The scheduled April 11 appearance of political trickster Roger Stone at the Commonweal­th Club is off. This was not due to criticism from locals who’d complained about his tactics and his vulgar responses to political adversarie­s. The cancellati­on came from Stone himself, who is the subject of a Senate Intelligen­ce Committee investigat­ion about connection­s between Russia and the Trump campaign. He tweeted: “I have canceled my speech at the Commonweal­th Club in SF — death threats. Shame.
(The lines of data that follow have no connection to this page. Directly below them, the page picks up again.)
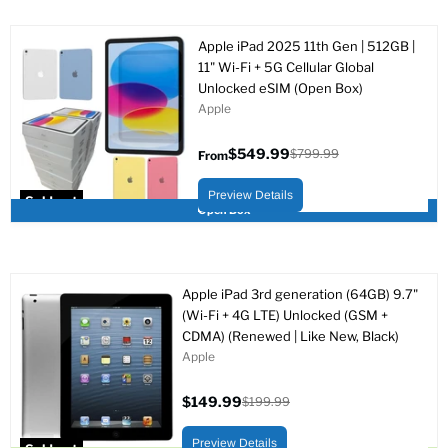
Apple iPad 2025 11th Gen | 512GB |
11" Wi-Fi + 5G Cellular Global
Unlocked eSIM (Open Box)
Apple
$549.99
$799.99
From
Original
price
Preview Details
Sold out
Open Box
Apple iPad 3rd generation (64GB) 9.7"
(Wi-Fi + 4G LTE) Unlocked (GSM +
CDMA) (Renewed | Like New, Black)
Apple
$149.99
$199.99
Current
Original
price
price
Preview Details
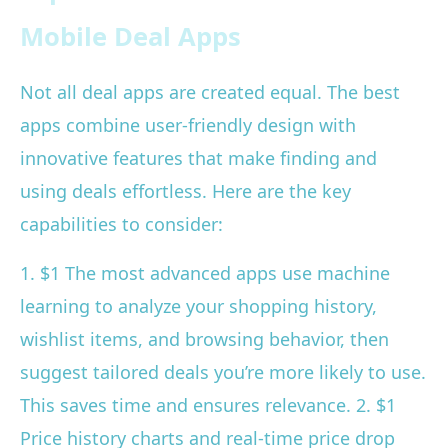
Mobile Deal Apps
Not all deal apps are created equal. The best
apps combine user-friendly design with
innovative features that make finding and
using deals effortless. Here are the key
capabilities to consider:
1. $1 The most advanced apps use machine
learning to analyze your shopping history,
wishlist items, and browsing behavior, then
suggest tailored deals you’re more likely to use.
This saves time and ensures relevance. 2. $1
Price history charts and real-time price drop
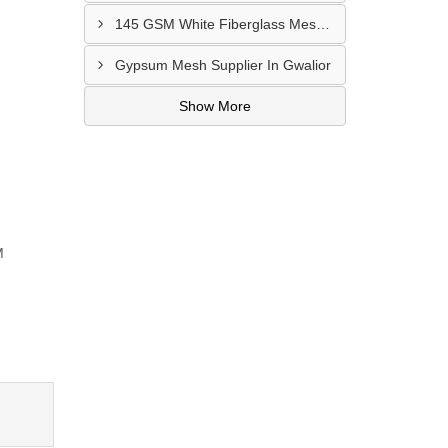
145 GSM White Fiberglass Mesh Manufacturer In Bhatinda
Gypsum Mesh Supplier In Gwalior
Show More
M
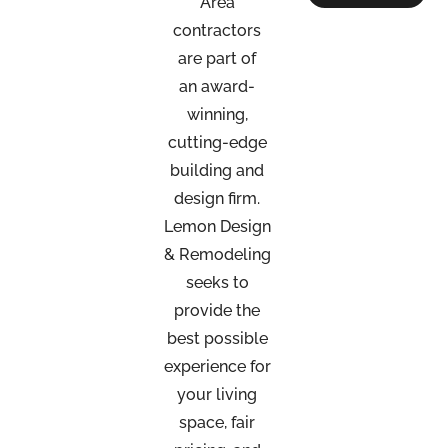
Area
contractors
are part of
an
award-
winning,
cutting-edge
building and
design firm.
Lemon Design
& Remodeling
seeks to
provide the
best possible
experience for
your living
space, fair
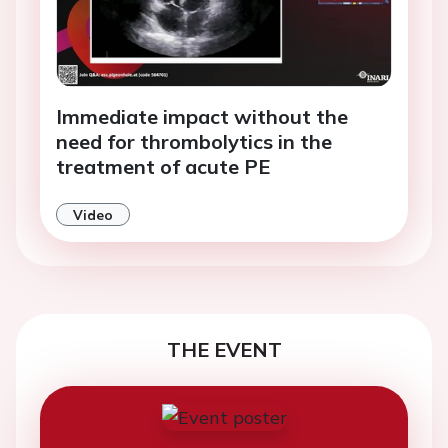
Immediate impact without the
need for thrombolytics in the
treatment of acute PE
Video
THE EVENT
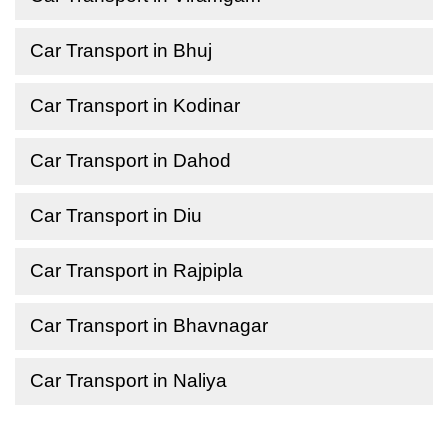
Car Transport in Bhuj
Car Transport in Kodinar
Car Transport in Dahod
Car Transport in Diu
Car Transport in Rajpipla
Car Transport in Bhavnagar
Car Transport in Naliya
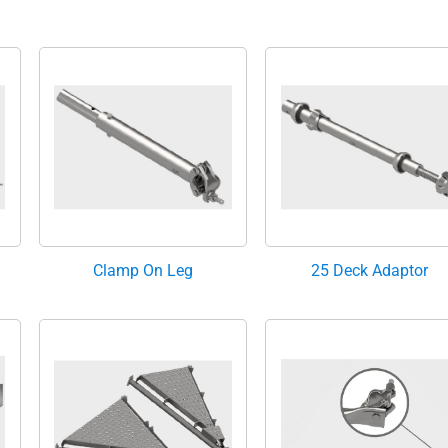
Clamp On Leg
25 Deck Adaptor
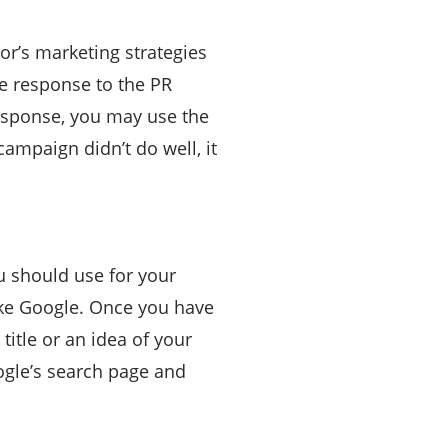
or’s marketing strategies
he response to the PR
response, you may use the
campaign didn’t do well, it
u should use for your
ike Google. Once you have
title or an idea of your
ogle’s search page and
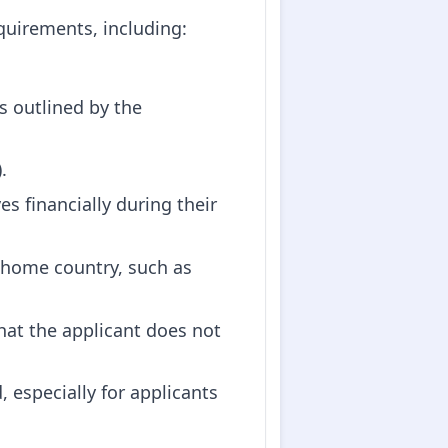
quirements, including:
s outlined by the
.
s financially during their
 home country, such as
that the applicant does not
 especially for applicants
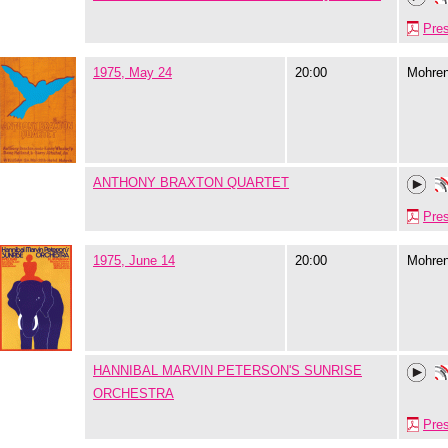
Pre
1975, May 24
20:00
Mohre
ANTHONY BRAXTON QUARTET
Pre
1975, June 14
20:00
Mohre
HANNIBAL MARVIN PETERSON'S SUNRISE
ORCHESTRA
Pre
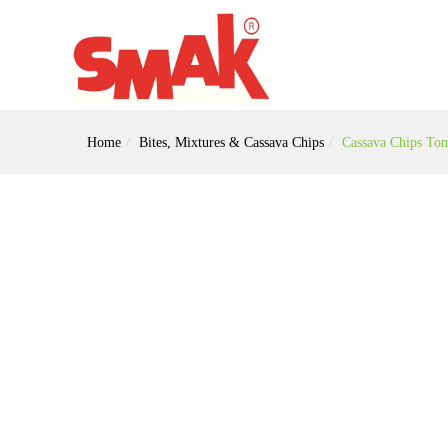
Home
Bites, Mixtures & Cassava Chips
Cassava Chips To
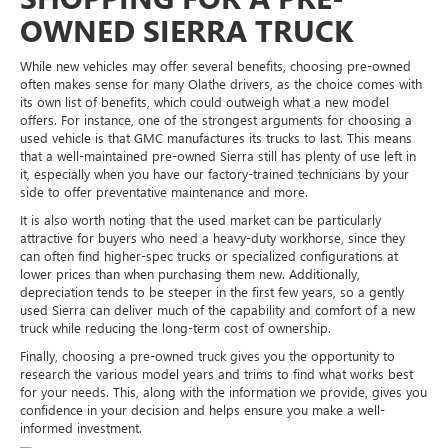
OWNED SIERRA TRUCK
While new vehicles may offer several benefits, choosing pre-owned
often makes sense for many Olathe drivers, as the choice comes with
its own list of benefits, which could outweigh what a new model
offers. For instance, one of the strongest arguments for choosing a
used vehicle is that GMC manufactures its trucks to last. This means
that a well-maintained pre-owned Sierra still has plenty of use left in
it, especially when you have our factory-trained technicians by your
side to offer preventative maintenance and more.
It is also worth noting that the used market can be particularly
attractive for buyers who need a heavy-duty workhorse, since they
can often find higher-spec trucks or specialized configurations at
lower prices than when purchasing them new. Additionally,
depreciation tends to be steeper in the first few years, so a gently
used Sierra can deliver much of the capability and comfort of a new
truck while reducing the long-term cost of ownership.
Finally, choosing a pre-owned truck gives you the opportunity to
research the various model years and trims to find what works best
for your needs. This, along with the information we provide, gives you
confidence in your decision and helps ensure you make a well-
informed investment.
Was looking forward to lunch with my pal Willie Brown.” (Incidental­ly, the April 19 program with former Mexican President Vicente Fox, mentioned herein a few days ago — still on — is a Commonweal­th Club event, too.)

PUBLIC EAVESDROPP­ING “A cane is like a training bra: It provides temporary support and then, hopefully, you outgrow it.” Elderly man to elderly man, overheard at Moonstone Restaurant in Cambria (San Luis Obispo County) by Steve Abney

The San Francisco Symphony’s tribute to Brent Assink, the executive director who left that job at the end of March, was, as Joshua Kosman has written, a perfect evening, during which much polished language — “unquestion­ably the finest ... simply the best ... highest standards,” said event chair John Goldman — was employed to describe the honoree.

Tall and lanky Assink has a kind of Midwestern grace, and while of course he was pleased to be so honored at an all-out admiration-fest, modesty is his natural mode. When past board President Nancy Bechtel presented him with a custom-made leather jacket with “Eagle-Eye Assink” on the back (because he was noted for catching typos in symphony paperwork), he modeled it but didn’t strut.

Assink was lauded as a smart and effective administra­tor, but there was more to be said: When it was maestro Michael Tilson Thomas’ turn at the microphone, he recalled a longago gig conducting the St. Paul Chamber Orchestra. Upon arrival, “I was met by a young man who was an artistic liaison. He was very tall and very good-looking. I am happy to say that I behaved in a most respectful manner. Even though he told me that he was an organist.”

I thought it would be rude to turn around to see whether Assink was blushing.